In 1854, the American Navy forced Japan to begin trading with the outside world, and changed the culture of the country forever. The development of a nation firmly stuck in the past was forcefully accelerated. The first thing to go was the feudal government system, and most notably it caused the demise of the samurai warlords of old. The breakdown of this system initially caused much civil and financial unrest, until the centralized government of today established itself in modern Tokyo.
However, Westernization did not truly become prevalent until the last few decades. The Western media has presented a very different way of living to a nation that has always been very detached from the rest of the world, and one that has a unique social system of its own.
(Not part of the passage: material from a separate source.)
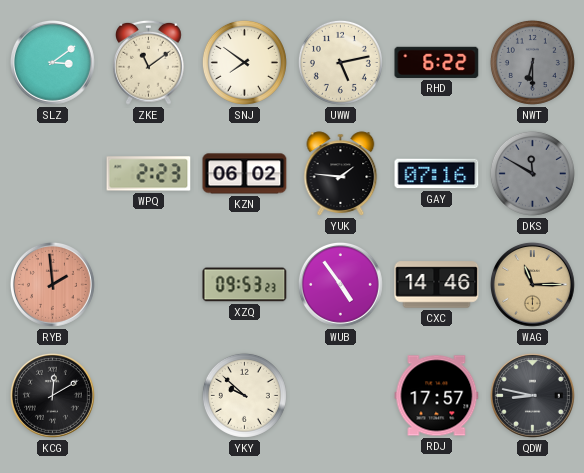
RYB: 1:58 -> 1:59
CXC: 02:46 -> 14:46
The introduction of Western mainstream ideas has led to much change in etiquette, but at the same time is frowned upon by many of the older generation.
The first noticeable change was in popular culture. The phrase "Big in Japan" wasn't simply coined without reason. The fascination with Western film, music and celebrity has reached fever pitch over the past 20 years, with bands and film-makers who could not get the fame or money that they wanted over here heading East to find their fortune.
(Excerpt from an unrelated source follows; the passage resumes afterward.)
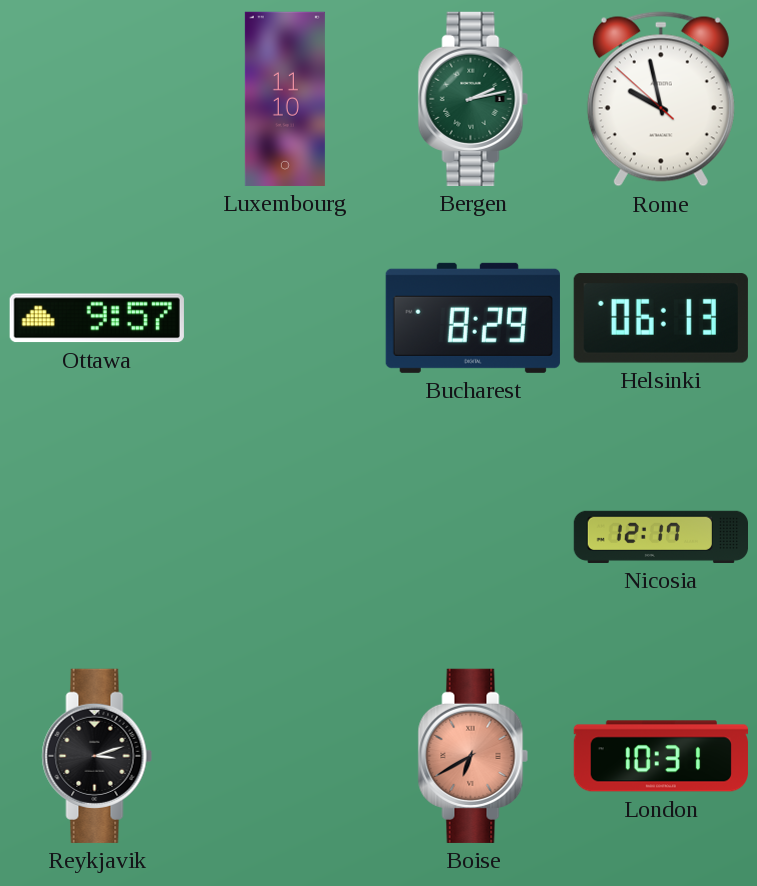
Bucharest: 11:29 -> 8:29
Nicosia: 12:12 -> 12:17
Japanese bands have taken on the style of Western bands and have stylised themselves to the extreme. They have their own, younger version of the Backstreet Boys in the form of Hey!Say!JUMP' (So named because all of the band's 10 members were born in Japan's "Heisei" era, and therefore are all under 18!) and their own Marilyn Manson style bands such as Malice Mizer and Dir En Grey.
Probably the most extreme and shocking form of Westernization in Japan is the aesthetic changes that people are willing to make to look more "Western". There are several trends followed in Japan, especially by people in their teens and early 20s, which are taken straight out of the gossip magazines and MTV shows from America and Europe.